C’est l’une des plus importantes affaires de blanchiment de ces dernières années, dévoilée ce mardi 23 septembre, par un simple communiqué du parquet de Marseille. Le démantèlement d’un réseau tentaculaire et international, mais centré sur la région marseillaise, qui permettait à des groupes criminels de la France entière, et notamment la DZ Mafia, d’écouler l’argent généré par le trafic de stupéfiants ou encore ses activités d’extorsion, par dizaines de millions d’euros. 

L’enquête ouverte le 6 janvier dernier par le parquet de la juridiction interrégionale spécialisée (Jirs) de Marseille trouve son origine de l’autre côté des Alpes, lorsque, quelques semaines plus tôt, en décembre 2024, les enquêteurs milanais de la Guardia di Finanza, les douaniers italiens, ont alerté leurs collègues de la Section de recherches de Marseille au sujet des activités d’une vaste organisation criminelle spécialisée dans le blanchiment d’argent.

Quelque 2,4 millions d'euros en petites coupures ont également été saisis lors de l'interception du convois de collecteurs entre l'Italie et l'Espagne.Quelque 2,4 millions d’euros en petites coupures ont également été saisis lors de l’interception du convois de collecteurs entre l’Italie et l’Espagne. DR

En effet, depuis au moins le mois d’octobre 2024, cette équipe hétéroclite basée à Milan et dirigée par des Kosovars et des personnes originaires du Moyen-Orient, concentrait des fonds d’origine douteuse en provenance de Marseille, essentiellement, mais aussi de Lyon et Paris, afin de les convertir en or. Les torrents d’argent liquide qui affluaient par millions d’euros à un rythme hebdomadaire, devenaient ainsi des lingots d’or qui étaient ensuite exportés vers la Turquie et passant par le Kosovo.   

Des dizaines de lingots d’or dans les coffres

En un peu plus de dix mois, on estime que près de 30 millions ont ainsi traversé les Alpes après avoir été collectés par des équipes composées de Maghrébins et de ressortissants syriens, qui dissimulaient les masses de cash dans des véhicules spécialement aménagés.

Pour retracer l’origine des fonds, une équipe commune d’enquête franco-italienne a été mise en place, en lien avec les parquets anti-mafia de Milan et Rome. En France, durant des semaines, une centaine de gendarmes des Sections de recherches de Paris à Marseille, en passant par Strasbourg et Chambéry, appuyés par le GIGN, ont suivi les collecteurs en contact avec les réseaux locaux, dessinant peu à peu une vaste toile sur laquelle apparaissaient notamment des personnes liées au trafic de drogue et à la DZ Mafia.

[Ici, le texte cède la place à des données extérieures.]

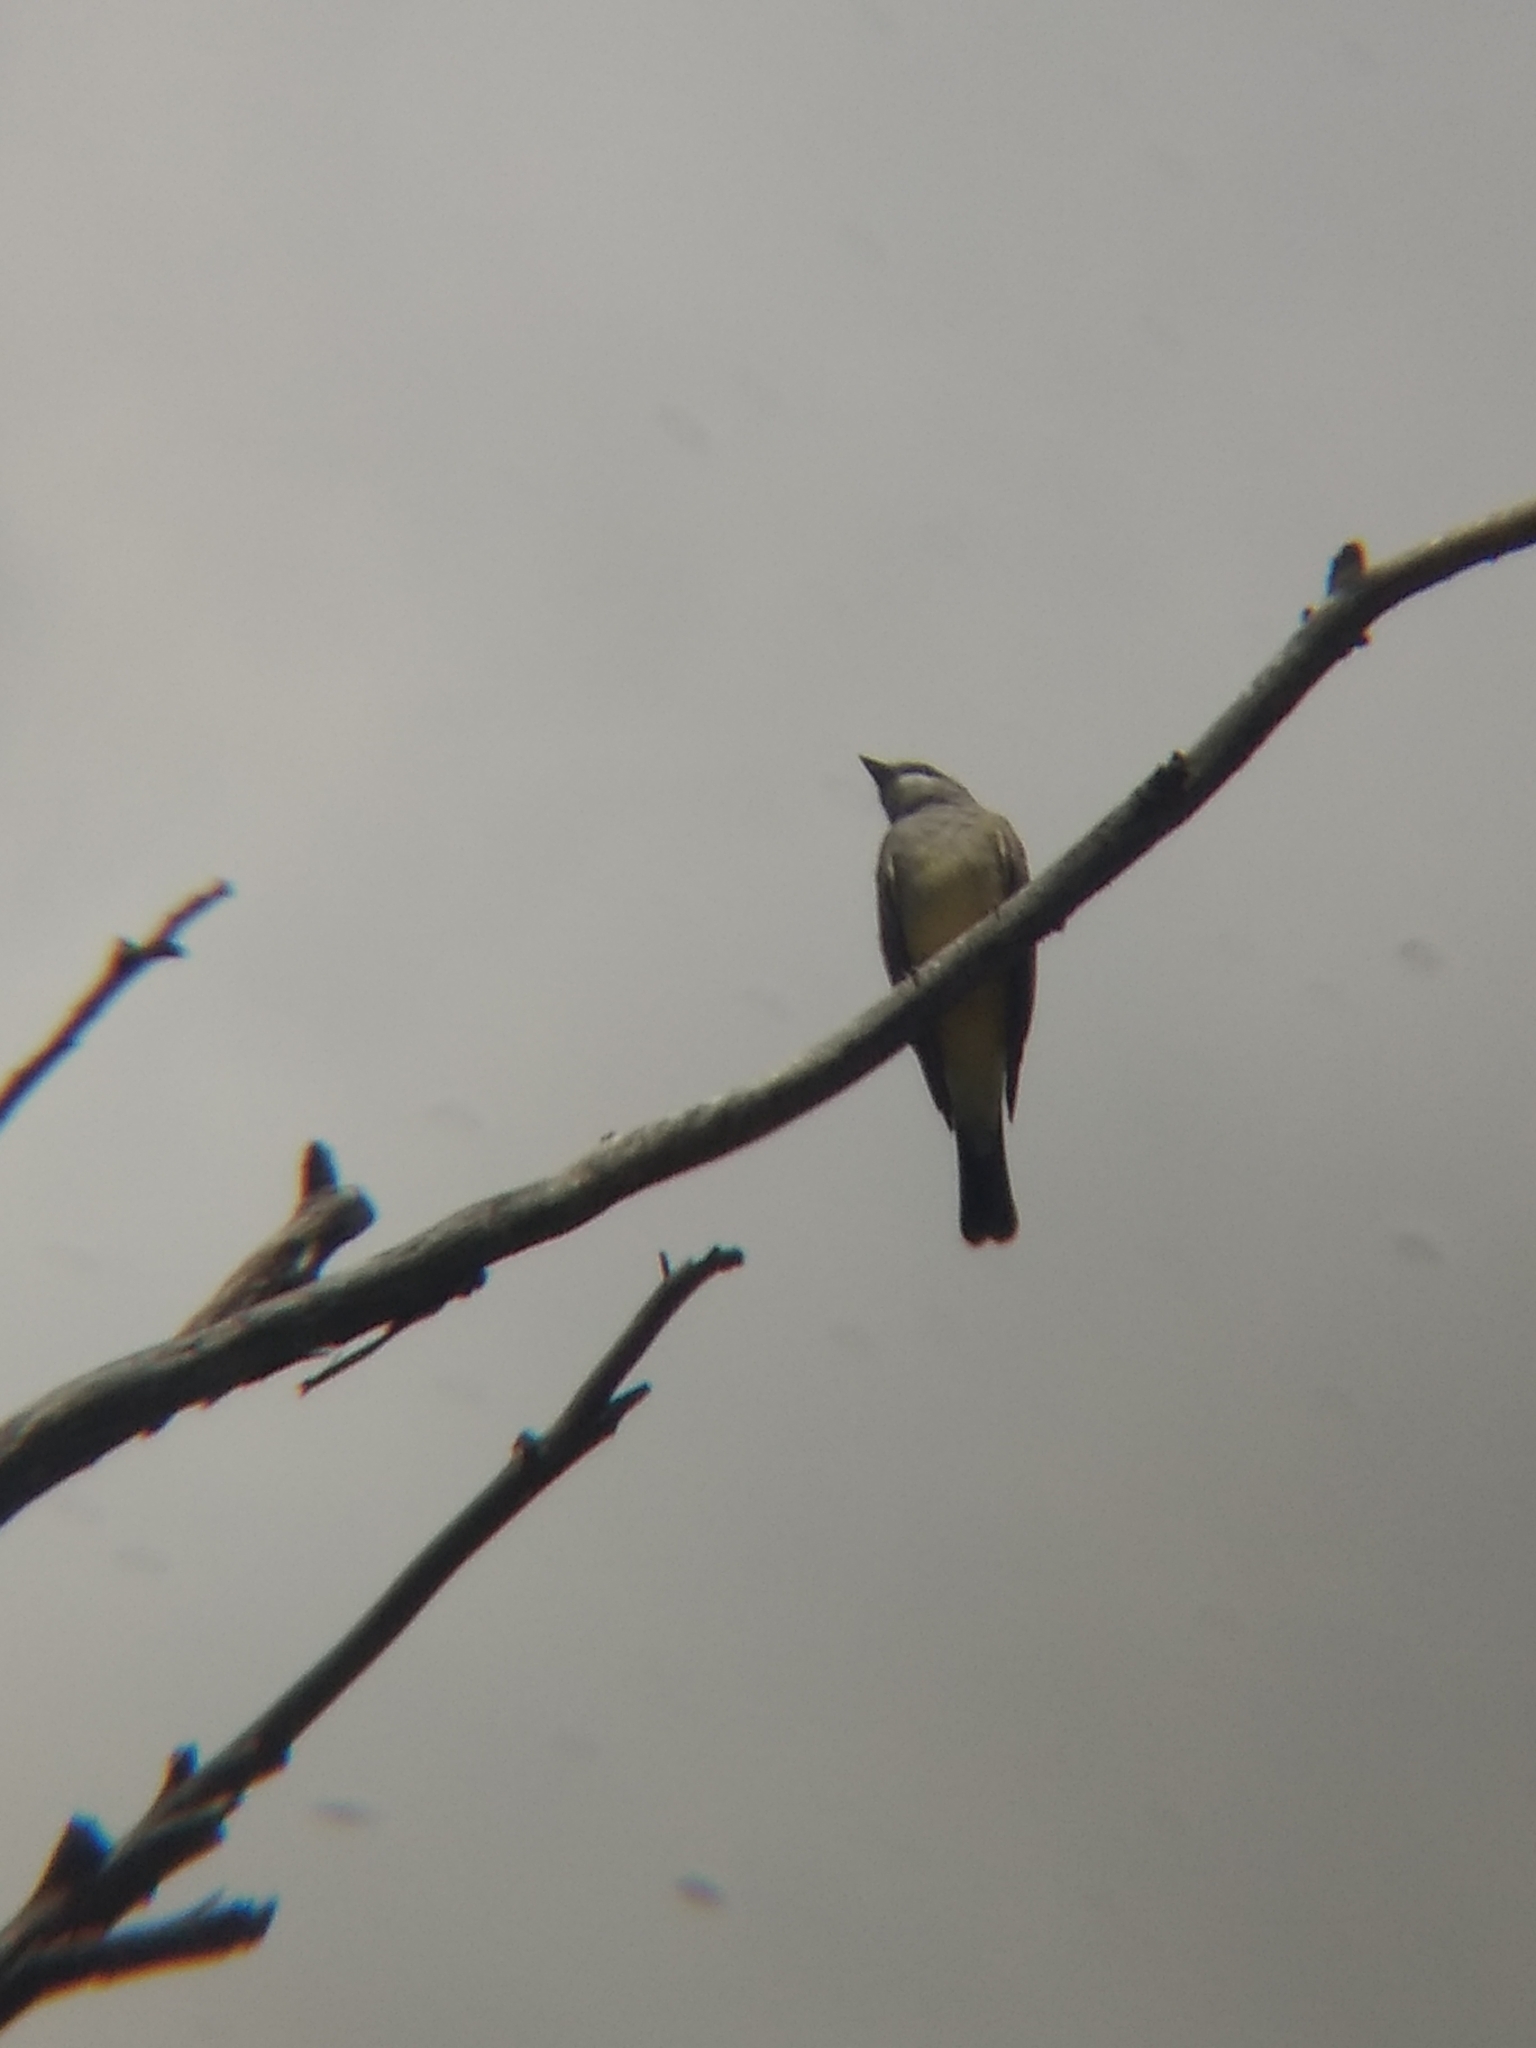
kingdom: Animalia
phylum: Chordata
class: Aves
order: Passeriformes
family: Tyrannidae
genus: Tyrannus
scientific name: Tyrannus vociferans
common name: Cassin's kingbird
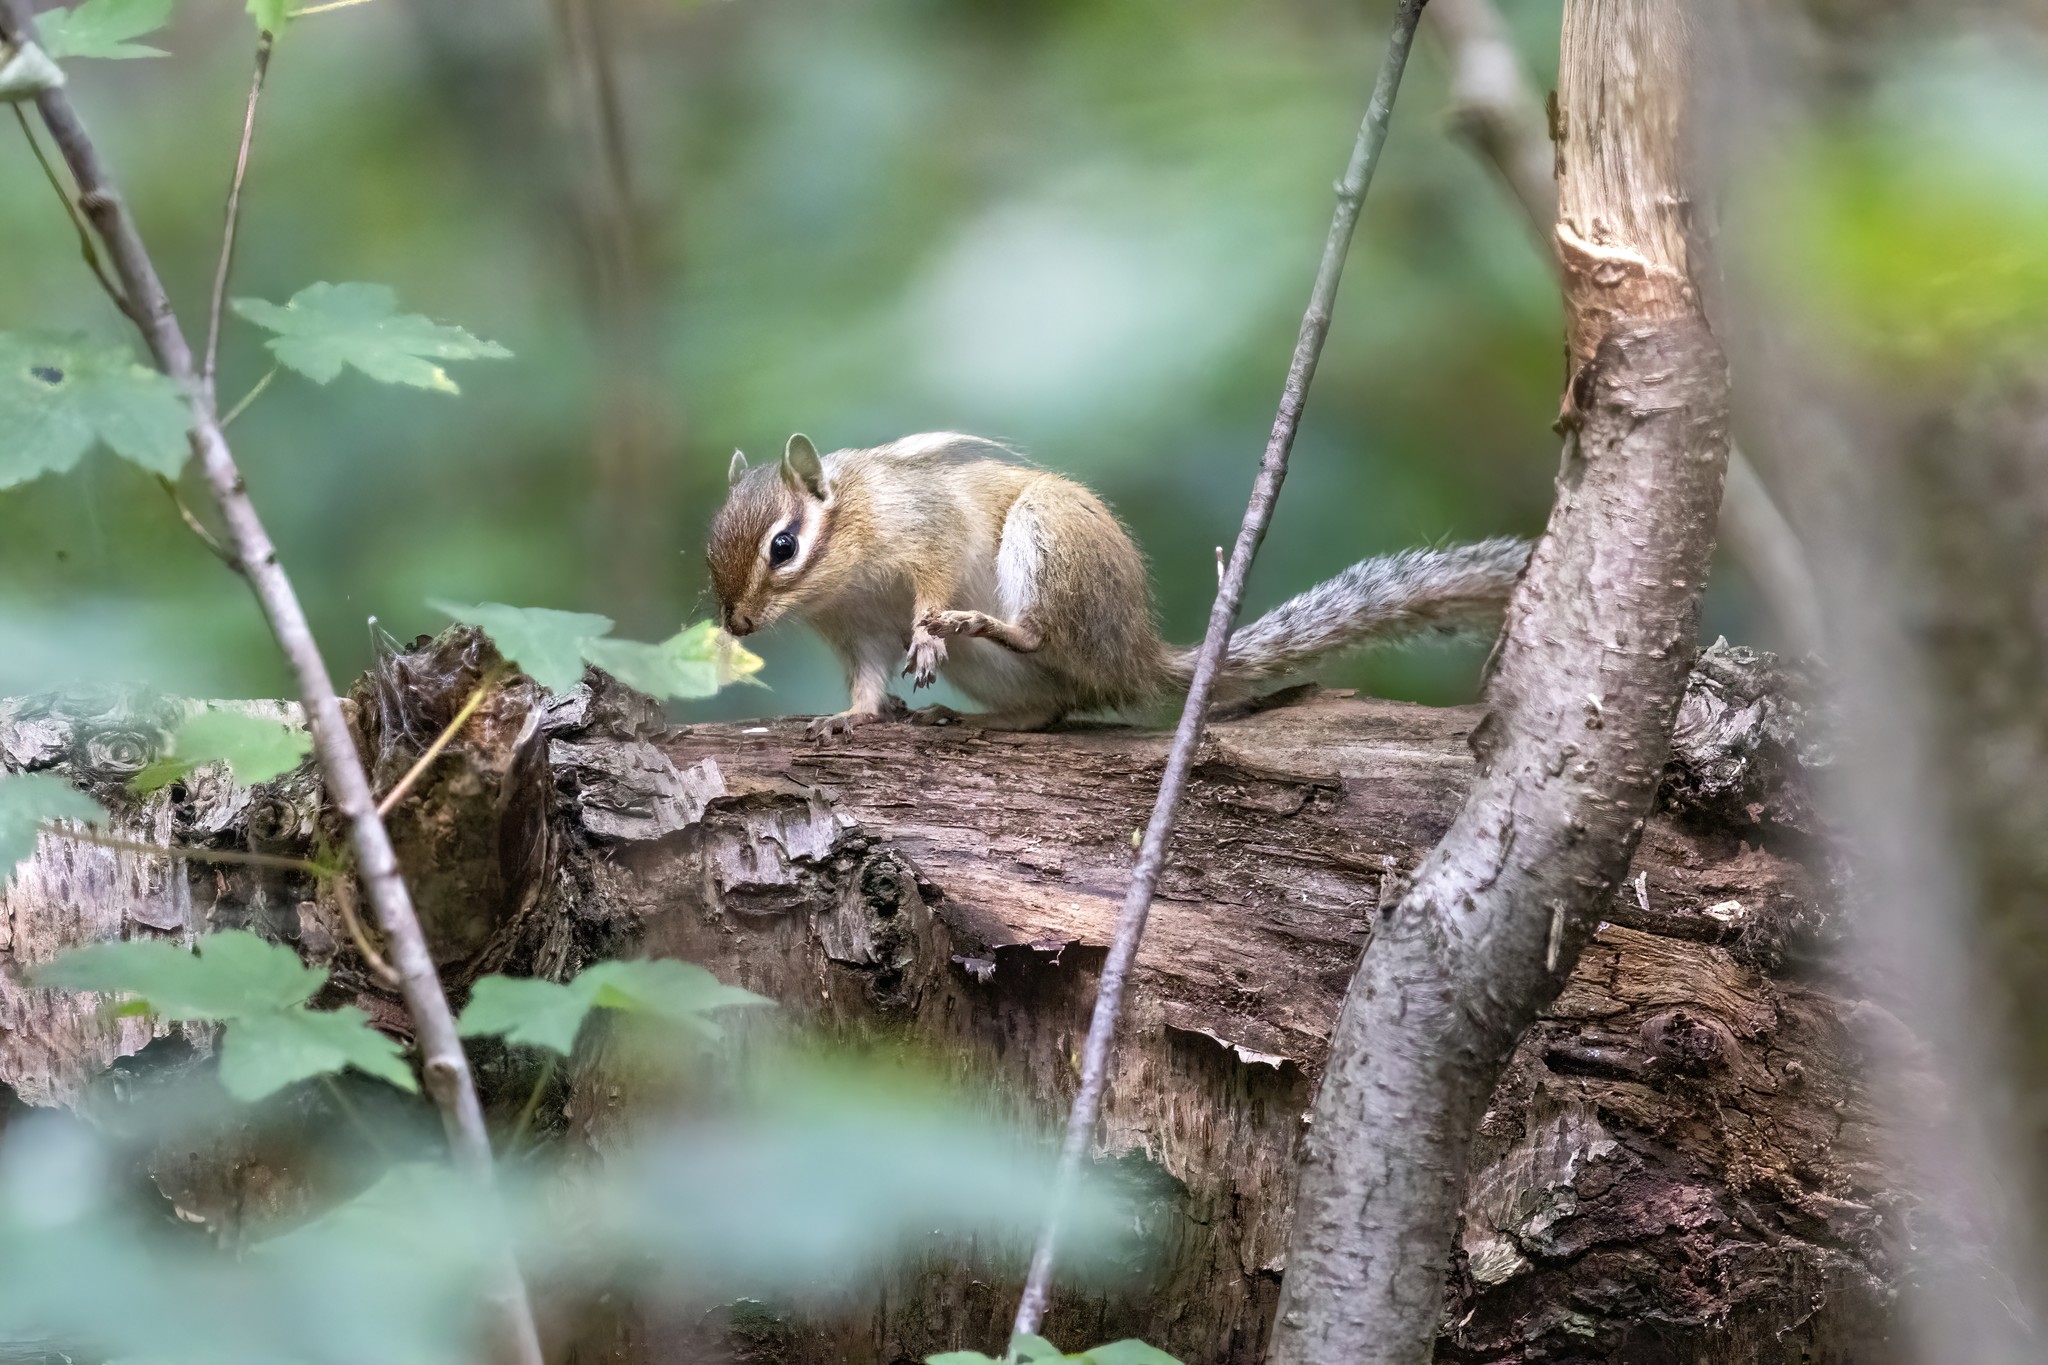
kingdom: Animalia
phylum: Chordata
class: Mammalia
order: Rodentia
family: Sciuridae
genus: Tamias
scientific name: Tamias sibiricus
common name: Siberian chipmunk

Jusqu’à ce que le 7 septembre dernier, les juges d’instructions marseillais décident de déclencher une opération à l’occasion d’un énième convoi, détecté entre l’Italie et l’Espagne, permettant outre l’interpellation de sept suspects, de saisir 55 kilos d’or pur, sous forme de lingots de 1kg poinçonnés et numérotés (l’équivalent, au cours actuel de 5,5M€)  et près de 2,4 millions d’euros en billets, majoritairement de 10, 20 et 50€.

Un deuxième coup de filet au bord de l’étang de Berre

Deux semaines après cette spectaculaire saisie, un deuxième coup de filet a été déclenché ce mardi 23 septembre, en lien avec les autorités judiciaires italiennes. C’est cette fois autour de l’Étang de Berre que les gendarmes ont encore interpellé huit autres de leurs cibles, tandis qu’au même moment, cinq suspects étaient appréhendés de l’autre côté des Alpes.

Pas moins de 17 perquisitions ont été réalisées à Vitrolles, Marignane, Martigues et Berre, où ce sont encore près de 220 000€ en liquide qui ont été saisis, outre des véhicules et des objets de luxe, bijoux et maroquinerie. Les suspects sont désormais entendus en garde à vue par les gendarmes de la Section de recherches de Marseille.